According to the relationship between the downstream and upstream pressure ratio and the critical pressure ratio, the mass flow through the flow control valve and relief hole can be divided into critical flow and subcritical flow. The mass flow rate of the critical flow is only determined by the upstream pressure, while the mass flow rate of the subcritical flow is affected by both upstream and downstream pressure. The mass flow model is as follows:

$$\{\begin{array}{c}{q}_m=\mu A{p}_{in}\sqrt{\frac{2k}{\left(k-1\right)R{T}_{in}}\left({\epsilon }^{2/k}-{\epsilon }^{\left(k+1\right)/k}\right)}\\ \epsilon =\mathrm{m}\mathrm{a}\mathrm{x}\left(p_{out}/p_{in},{\epsilon }_{cr}\right)\end{array},$$

(5)

where q_m is the mass flow rate, kg/s; μ is the flow coefficient; A is the flow area, m²; p_in and p_out indicate upstream and downstream pressure, Pa; k is the adiabatic constant, with the value of 1.4. ε Refers to the pressure ratio, and ε_cr refers to the critical pressure ratio, with the value of 0.528. According to the condition of upstream and downstream pressure, the mass flow of the flow control valve should be calculated as critical flow, and the mass flow of the relief hole should be calculated as subcritical flow.

The human lung is innervated by the nervous system and periodically expands and contracts by the respiratory muscles. It is generally believed that the instantaneous breath flow is close to the sinusoidal process, which can be expressed as

$$Q_B\left(t\right)=\pi V_{t}Nsin\left(\frac{2\pi }{60/N}t\right),$$

(6)

where Q_B is the instantaneous volume flow of breath, L/min. Tidal volume V_t is the amount of air inhaled or exhaled in each breath cycle, with the value of 1 L for pilots. The respiratory rate N is the number of breath cycle completed per minute. The product of tidal volume V_t and respiratory rate N becomes pulmonary ventilation volume, L/min.

Due to the presence of two check valves on the mask, only the inspiratory flow would affect the pressure in the breath chamber. Therefore, the mass flow of breath is given by

$$q_{m,B}\left(t\right)=\{\begin{array}{c}\frac{\rho }{60}\times Q_B\left(t\right) during inhalation \\ 0 during exhalation\end{array},$$

(7)

where q_m,B is the instantaneous mass flow of breath from the breath chamber, g/s.

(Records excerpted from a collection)
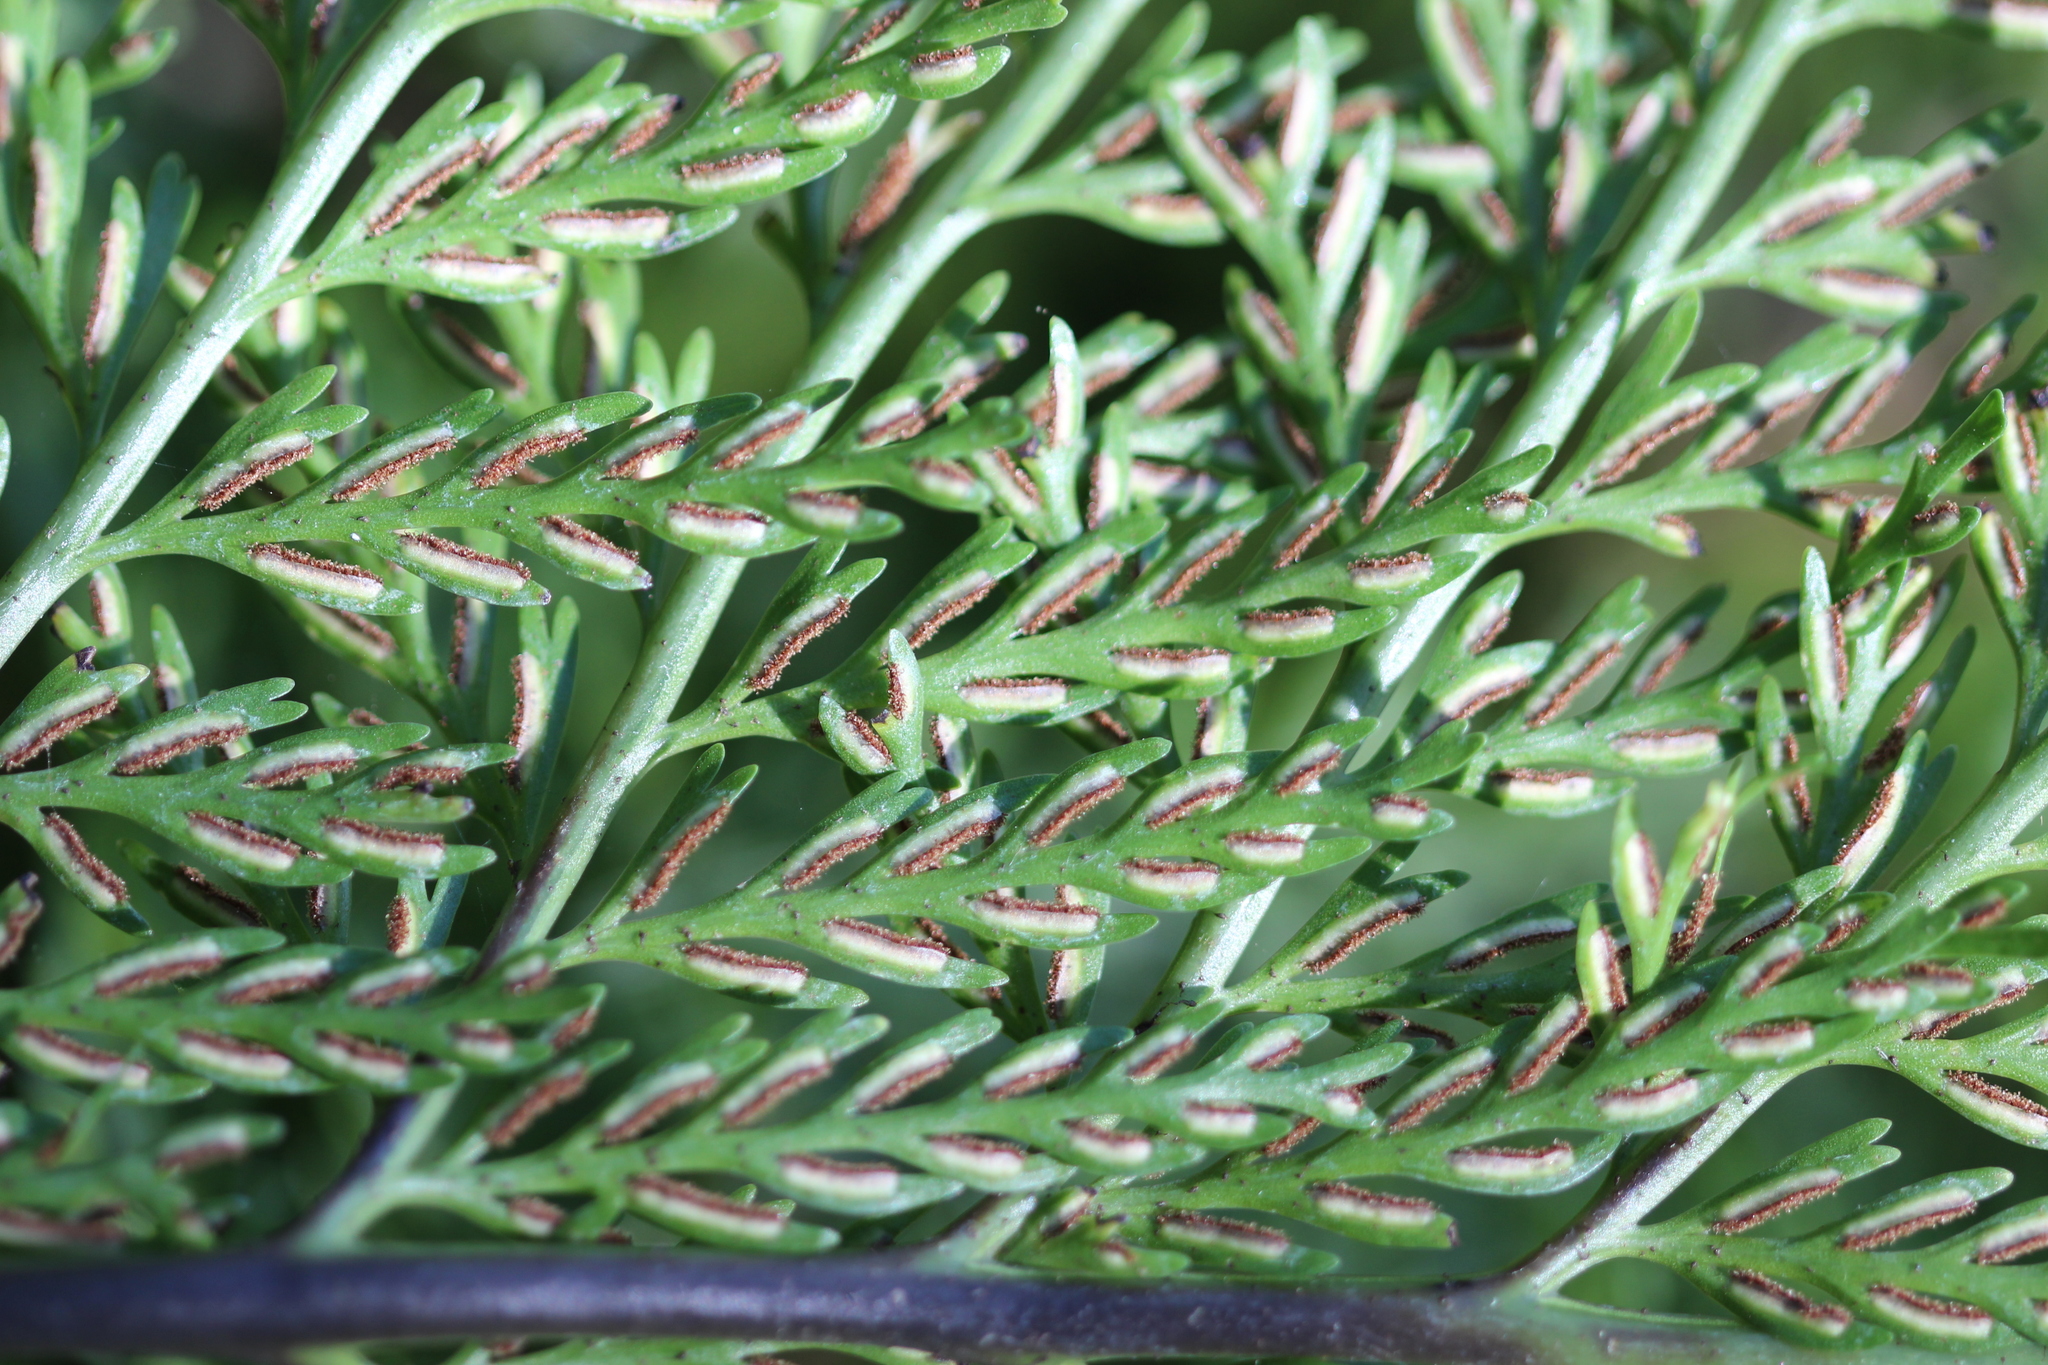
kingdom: Plantae
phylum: Tracheophyta
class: Polypodiopsida
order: Polypodiales
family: Aspleniaceae
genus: Asplenium
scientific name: Asplenium lucrosum
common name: False hen-and-chickens fern
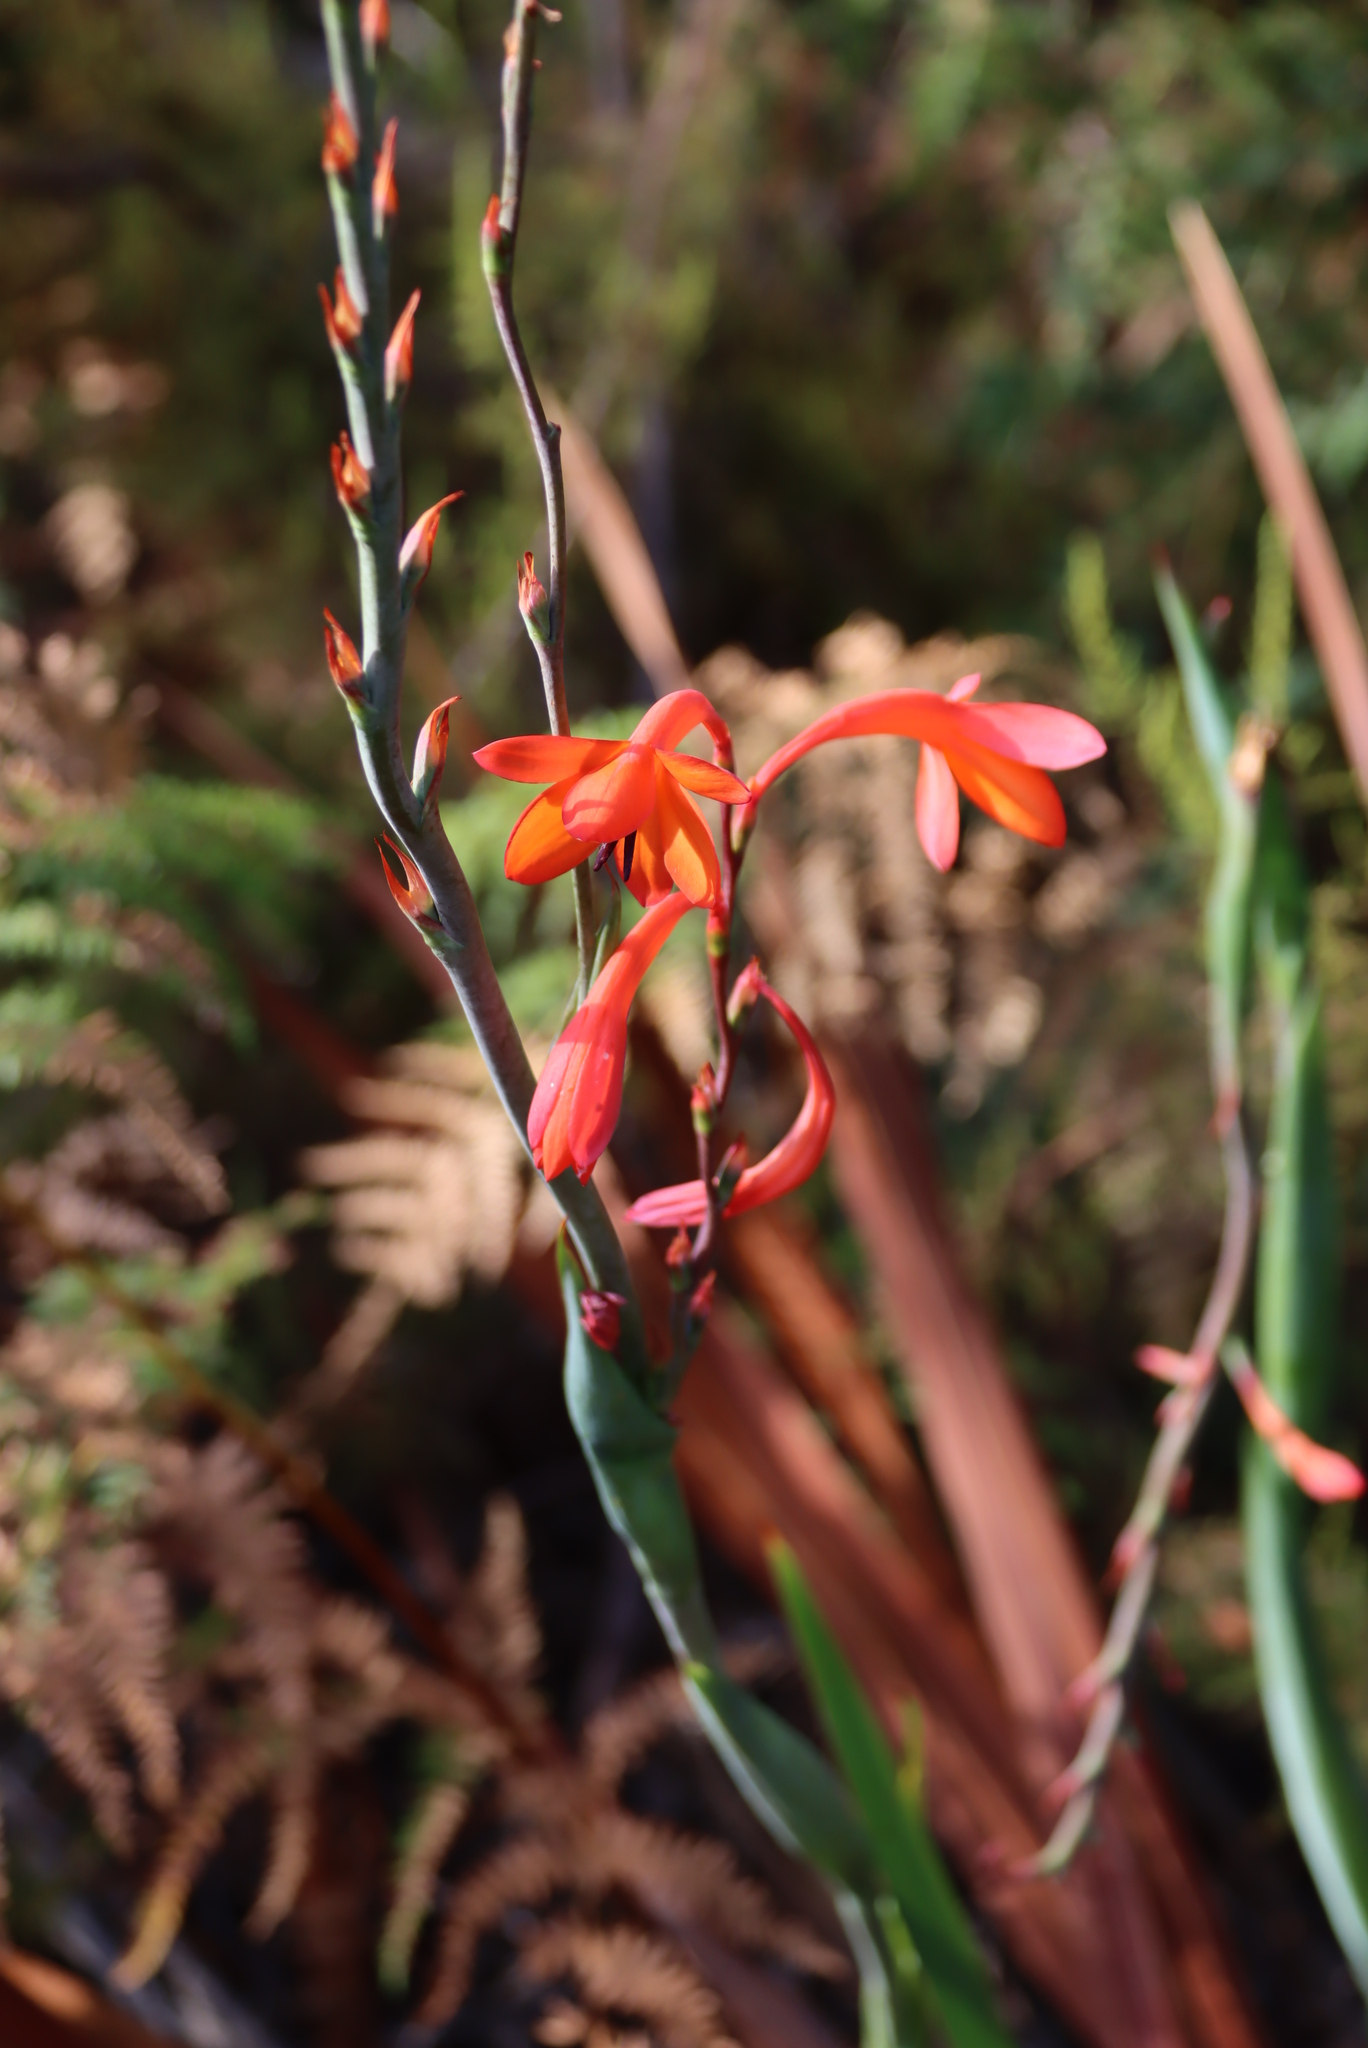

WHAT TO DO:
#1 Copy the passage on valve and breath mass flow from "where q_m is" up to and including "as subcritical flow.", word for word.
#2 Write the next part of the passage on valve and breath mass flow, picking up after its final sentence.

OUTPUTS FOR THE TASKS:
#1
where q_m is the mass flow rate, kg/s; μ is the flow coefficient; A is the flow area, m²; p_in and p_out indicate upstream and downstream pressure, Pa; k is the adiabatic constant, with the value of 1.4. ε Refers to the pressure ratio, and ε_cr refers to the critical pressure ratio, with the value of 0.528. According to the condition of upstream and downstream pressure, the mass flow of the flow control valve should be calculated as critical flow, and the mass flow of the relief hole should be calculated as subcritical flow.

#2
According to the above model, the mass flow variations in the breathing chamber include: control input—oxygen supply flow of the flow control valve, load disturbance—mass flow of respiration, state variable—leakage flow through the relief hole. The mathematical model of breath pressure control is

$$\frac{dp}{dt}=\frac{nRT}{V}\left(q_{m,in}\left(A\left(t\right),p_{in}\right)-q_{m,leakage}\left(p\right)-q_{m,B}\left(t\right)\right).$$

(8)

3. DOBC Design

In order to maintain the control stability and achieve better control accuracy of breath pressure, a disturbance-observer-based controller was designed to quickly adjust the oxygen supply flow and accurately compensate the inspiration flow and leakage.

3.1. Design of Feedback Control

Let b = nRT/V, and according to the definition of mass flow variation, the differential function of breath pressure can be written as

$$\dot{p}=b\left(u-f\left(p\right)-d\left(t\right)\right),$$

(9)

where f(p) represents the leakage of the system, u and d indicate input flow and inspiration flow, respectively. There may be some uncertainties in the system, such as parameter error between the model and the actual system. The input flow may also be not equal to the expected flow. Considering these uncertainties, the differential equation of the actual breath pressure is given by

$$\dot{p}=\left(b+∆b\right)\left(u+∆u-f\left(p\right)-∆f\left(p\right)-d\left(t\right)\right),$$

(10)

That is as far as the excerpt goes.